Please retype every entry, keeping each one exactly as written.

(Collected data)
*** Begin section ***

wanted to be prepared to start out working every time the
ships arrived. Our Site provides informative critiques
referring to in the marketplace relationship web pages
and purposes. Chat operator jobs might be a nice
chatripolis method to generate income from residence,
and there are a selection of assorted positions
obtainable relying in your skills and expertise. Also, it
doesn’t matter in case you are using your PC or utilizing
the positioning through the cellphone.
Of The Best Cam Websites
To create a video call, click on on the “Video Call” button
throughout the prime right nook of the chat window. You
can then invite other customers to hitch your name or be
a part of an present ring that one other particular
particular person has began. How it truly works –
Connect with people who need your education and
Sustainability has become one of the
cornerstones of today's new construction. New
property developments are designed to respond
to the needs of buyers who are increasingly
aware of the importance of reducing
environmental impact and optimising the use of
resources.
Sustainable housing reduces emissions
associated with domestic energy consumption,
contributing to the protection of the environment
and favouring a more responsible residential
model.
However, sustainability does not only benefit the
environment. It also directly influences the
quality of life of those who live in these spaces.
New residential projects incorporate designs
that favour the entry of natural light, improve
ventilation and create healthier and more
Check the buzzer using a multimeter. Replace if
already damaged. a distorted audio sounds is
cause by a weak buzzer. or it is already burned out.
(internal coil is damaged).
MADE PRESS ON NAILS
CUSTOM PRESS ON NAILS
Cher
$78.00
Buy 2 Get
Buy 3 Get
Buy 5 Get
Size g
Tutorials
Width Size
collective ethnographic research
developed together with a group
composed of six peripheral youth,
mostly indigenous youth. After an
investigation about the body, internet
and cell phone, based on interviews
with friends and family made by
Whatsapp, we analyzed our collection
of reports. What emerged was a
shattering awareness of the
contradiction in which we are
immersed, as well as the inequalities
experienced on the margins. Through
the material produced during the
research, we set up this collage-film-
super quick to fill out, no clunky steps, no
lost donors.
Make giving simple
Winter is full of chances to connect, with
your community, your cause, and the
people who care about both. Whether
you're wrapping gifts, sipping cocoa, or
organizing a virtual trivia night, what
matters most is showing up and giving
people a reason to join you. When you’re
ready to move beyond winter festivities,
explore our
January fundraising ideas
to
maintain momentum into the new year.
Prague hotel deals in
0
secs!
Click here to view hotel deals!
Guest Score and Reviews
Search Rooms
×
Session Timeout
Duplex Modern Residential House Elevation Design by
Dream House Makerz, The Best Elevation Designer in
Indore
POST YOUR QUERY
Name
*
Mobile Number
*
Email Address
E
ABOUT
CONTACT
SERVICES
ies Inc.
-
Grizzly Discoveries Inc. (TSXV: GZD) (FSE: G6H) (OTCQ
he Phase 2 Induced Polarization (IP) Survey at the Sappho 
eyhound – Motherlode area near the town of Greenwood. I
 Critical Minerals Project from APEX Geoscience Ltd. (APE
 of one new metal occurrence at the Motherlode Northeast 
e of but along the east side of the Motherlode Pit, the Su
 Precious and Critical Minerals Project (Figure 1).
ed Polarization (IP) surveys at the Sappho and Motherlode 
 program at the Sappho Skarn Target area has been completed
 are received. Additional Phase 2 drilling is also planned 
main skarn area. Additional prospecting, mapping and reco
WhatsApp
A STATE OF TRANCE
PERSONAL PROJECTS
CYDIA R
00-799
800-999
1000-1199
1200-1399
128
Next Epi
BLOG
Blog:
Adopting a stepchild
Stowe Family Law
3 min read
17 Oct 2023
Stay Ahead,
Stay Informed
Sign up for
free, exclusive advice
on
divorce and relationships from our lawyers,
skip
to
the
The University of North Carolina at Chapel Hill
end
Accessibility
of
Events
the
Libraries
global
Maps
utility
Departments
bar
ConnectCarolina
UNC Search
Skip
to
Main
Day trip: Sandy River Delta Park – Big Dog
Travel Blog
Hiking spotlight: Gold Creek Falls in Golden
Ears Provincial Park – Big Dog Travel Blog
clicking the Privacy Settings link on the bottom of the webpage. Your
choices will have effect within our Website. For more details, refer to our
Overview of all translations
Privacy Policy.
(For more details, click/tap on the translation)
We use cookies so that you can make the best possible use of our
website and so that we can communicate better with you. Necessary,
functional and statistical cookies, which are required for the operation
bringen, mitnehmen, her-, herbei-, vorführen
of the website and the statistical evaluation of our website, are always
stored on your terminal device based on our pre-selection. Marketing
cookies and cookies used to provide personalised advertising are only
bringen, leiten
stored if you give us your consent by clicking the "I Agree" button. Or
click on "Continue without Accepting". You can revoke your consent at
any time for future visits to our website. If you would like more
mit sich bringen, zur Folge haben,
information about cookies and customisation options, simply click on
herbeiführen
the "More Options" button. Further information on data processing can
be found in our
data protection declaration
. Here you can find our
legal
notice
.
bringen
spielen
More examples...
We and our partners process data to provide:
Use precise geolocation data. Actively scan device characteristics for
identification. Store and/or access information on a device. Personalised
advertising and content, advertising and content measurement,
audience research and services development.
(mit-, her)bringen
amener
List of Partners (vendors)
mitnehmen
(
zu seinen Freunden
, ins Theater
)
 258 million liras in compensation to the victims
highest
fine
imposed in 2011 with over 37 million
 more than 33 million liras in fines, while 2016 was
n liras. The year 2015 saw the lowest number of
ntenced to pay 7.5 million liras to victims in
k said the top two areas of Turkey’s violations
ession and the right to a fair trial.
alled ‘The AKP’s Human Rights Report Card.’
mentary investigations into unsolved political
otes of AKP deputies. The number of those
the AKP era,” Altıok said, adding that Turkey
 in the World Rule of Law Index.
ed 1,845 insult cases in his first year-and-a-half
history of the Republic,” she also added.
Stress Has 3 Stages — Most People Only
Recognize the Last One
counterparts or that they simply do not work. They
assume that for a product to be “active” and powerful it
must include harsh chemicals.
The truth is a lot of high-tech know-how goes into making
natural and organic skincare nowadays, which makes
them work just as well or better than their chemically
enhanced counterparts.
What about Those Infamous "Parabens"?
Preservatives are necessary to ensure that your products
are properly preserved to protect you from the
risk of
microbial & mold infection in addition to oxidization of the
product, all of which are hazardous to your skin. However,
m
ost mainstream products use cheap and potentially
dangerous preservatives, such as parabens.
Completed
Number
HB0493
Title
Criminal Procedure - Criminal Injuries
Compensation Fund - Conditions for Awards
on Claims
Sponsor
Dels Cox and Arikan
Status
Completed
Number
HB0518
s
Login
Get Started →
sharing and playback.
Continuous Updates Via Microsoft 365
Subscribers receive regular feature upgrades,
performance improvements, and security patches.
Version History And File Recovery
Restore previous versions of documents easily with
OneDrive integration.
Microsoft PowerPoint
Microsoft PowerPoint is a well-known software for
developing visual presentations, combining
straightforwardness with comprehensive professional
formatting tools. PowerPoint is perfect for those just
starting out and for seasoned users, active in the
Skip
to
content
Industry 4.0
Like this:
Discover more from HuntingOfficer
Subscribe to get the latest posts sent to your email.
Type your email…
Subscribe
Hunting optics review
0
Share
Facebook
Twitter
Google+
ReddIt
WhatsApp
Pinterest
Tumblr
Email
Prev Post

*** End section ***

** Problem solution **
wanted to be prepared to start out working every time the
ships arrived. Our Site provides informative critiques
referring to in the marketplace relationship web pages
and purposes. Chat operator jobs might be a nice
chatripolis method to generate income from residence,
and there are a selection of assorted positions
obtainable relying in your skills and expertise. Also, it
doesn’t matter in case you are using your PC or utilizing
the positioning through the cellphone.
Of The Best Cam Websites
To create a video call, click on on the “Video Call” button
throughout the prime right nook of the chat window. You
can then invite other customers to hitch your name or be
a part of an present ring that one other particular
particular person has began. How it truly works –
Connect with people who need your education and
Sustainability has become one of the
cornerstones of today's new construction. New
property developments are designed to respond
to the needs of buyers who are increasingly
aware of the importance of reducing
environmental impact and optimising the use of
resources.
Sustainable housing reduces emissions
associated with domestic energy consumption,
contributing to the protection of the environment
and favouring a more responsible residential
model.
However, sustainability does not only benefit the
environment. It also directly influences the
quality of life of those who live in these spaces.
New residential projects incorporate designs
that favour the entry of natural light, improve
ventilation and create healthier and more
Check the buzzer using a multimeter. Replace if
already damaged. a distorted audio sounds is
cause by a weak buzzer. or it is already burned out.
(internal coil is damaged).
MADE PRESS ON NAILS
CUSTOM PRESS ON NAILS
Cher
$78.00
Buy 2 Get
Buy 3 Get
Buy 5 Get
Size g
Tutorials
Width Size
collective ethnographic research
developed together with a group
composed of six peripheral youth,
mostly indigenous youth. After an
investigation about the body, internet
and cell phone, based on interviews
with friends and family made by
Whatsapp, we analyzed our collection
of reports. What emerged was a
shattering awareness of the
contradiction in which we are
immersed, as well as the inequalities
experienced on the margins. Through
the material produced during the
research, we set up this collage-film-
super quick to fill out, no clunky steps, no
lost donors.
Make giving simple
Winter is full of chances to connect, with
your community, your cause, and the
people who care about both. Whether
you're wrapping gifts, sipping cocoa, or
organizing a virtual trivia night, what
matters most is showing up and giving
people a reason to join you. When you’re
ready to move beyond winter festivities,
explore our
January fundraising ideas
to
maintain momentum into the new year.
Prague hotel deals in
0
secs!
Click here to view hotel deals!
Guest Score and Reviews
Search Rooms
×
Session Timeout
Duplex Modern Residential House Elevation Design by
Dream House Makerz, The Best Elevation Designer in
Indore
POST YOUR QUERY
Name
*
Mobile Number
*
Email Address
E
ABOUT
CONTACT
SERVICES
ies Inc.
-
Grizzly Discoveries Inc. (TSXV: GZD) (FSE: G6H) (OTCQ
he Phase 2 Induced Polarization (IP) Survey at the Sappho 
eyhound – Motherlode area near the town of Greenwood. I
 Critical Minerals Project from APEX Geoscience Ltd. (APE
 of one new metal occurrence at the Motherlode Northeast 
e of but along the east side of the Motherlode Pit, the Su
 Precious and Critical Minerals Project (Figure 1).
ed Polarization (IP) surveys at the Sappho and Motherlode 
 program at the Sappho Skarn Target area has been completed
 are received. Additional Phase 2 drilling is also planned 
main skarn area. Additional prospecting, mapping and reco
WhatsApp
A STATE OF TRANCE
PERSONAL PROJECTS
CYDIA R
00-799
800-999
1000-1199
1200-1399
128
Next Epi
BLOG
Blog:
Adopting a stepchild
Stowe Family Law
3 min read
17 Oct 2023
Stay Ahead,
Stay Informed
Sign up for
free, exclusive advice
on
divorce and relationships from our lawyers,
skip
to
the
The University of North Carolina at Chapel Hill
end
Accessibility
of
Events
the
Libraries
global
Maps
utility
Departments
bar
ConnectCarolina
UNC Search
Skip
to
Main
Day trip: Sandy River Delta Park – Big Dog
Travel Blog
Hiking spotlight: Gold Creek Falls in Golden
Ears Provincial Park – Big Dog Travel Blog
clicking the Privacy Settings link on the bottom of the webpage. Your
choices will have effect within our Website. For more details, refer to our
Overview of all translations
Privacy Policy.
(For more details, click/tap on the translation)
We use cookies so that you can make the best possible use of our
website and so that we can communicate better with you. Necessary,
functional and statistical cookies, which are required for the operation
bringen, mitnehmen, her-, herbei-, vorführen
of the website and the statistical evaluation of our website, are always
stored on your terminal device based on our pre-selection. Marketing
cookies and cookies used to provide personalised advertising are only
bringen, leiten
stored if you give us your consent by clicking the "I Agree" button. Or
click on "Continue without Accepting". You can revoke your consent at
any time for future visits to our website. If you would like more
mit sich bringen, zur Folge haben,
information about cookies and customisation options, simply click on
herbeiführen
the "More Options" button. Further information on data processing can
be found in our
data protection declaration
. Here you can find our
legal
notice
.
bringen
spielen
More examples...
We and our partners process data to provide:
Use precise geolocation data. Actively scan device characteristics for
identification. Store and/or access information on a device. Personalised
advertising and content, advertising and content measurement,
audience research and services development.
(mit-, her)bringen
amener
List of Partners (vendors)
mitnehmen
(
zu seinen Freunden
, ins Theater
)
 258 million liras in compensation to the victims
highest
fine
imposed in 2011 with over 37 million
 more than 33 million liras in fines, while 2016 was
n liras. The year 2015 saw the lowest number of
ntenced to pay 7.5 million liras to victims in
k said the top two areas of Turkey’s violations
ession and the right to a fair trial.
alled ‘The AKP’s Human Rights Report Card.’
mentary investigations into unsolved political
otes of AKP deputies. The number of those
the AKP era,” Altıok said, adding that Turkey
 in the World Rule of Law Index.
ed 1,845 insult cases in his first year-and-a-half
history of the Republic,” she also added.
Stress Has 3 Stages — Most People Only
Recognize the Last One
counterparts or that they simply do not work. They
assume that for a product to be “active” and powerful it
must include harsh chemicals.
The truth is a lot of high-tech know-how goes into making
natural and organic skincare nowadays, which makes
them work just as well or better than their chemically
enhanced counterparts.
What about Those Infamous "Parabens"?
Preservatives are necessary to ensure that your products
are properly preserved to protect you from the
risk of
microbial & mold infection in addition to oxidization of the
product, all of which are hazardous to your skin. However,
m
ost mainstream products use cheap and potentially
dangerous preservatives, such as parabens.
Completed
Number
HB0493
Title
Criminal Procedure - Criminal Injuries
Compensation Fund - Conditions for Awards
on Claims
Sponsor
Dels Cox and Arikan
Status
Completed
Number
HB0518
s
Login
Get Started →
sharing and playback.
Continuous Updates Via Microsoft 365
Subscribers receive regular feature upgrades,
performance improvements, and security patches.
Version History And File Recovery
Restore previous versions of documents easily with
OneDrive integration.
Microsoft PowerPoint
Microsoft PowerPoint is a well-known software for
developing visual presentations, combining
straightforwardness with comprehensive professional
formatting tools. PowerPoint is perfect for those just
starting out and for seasoned users, active in the
Skip
to
content
Industry 4.0
Like this:
Discover more from HuntingOfficer
Subscribe to get the latest posts sent to your email.
Type your email…
Subscribe
Hunting optics review
0
Share
Facebook
Twitter
Google+
ReddIt
WhatsApp
Pinterest
Tumblr
Email
Prev Post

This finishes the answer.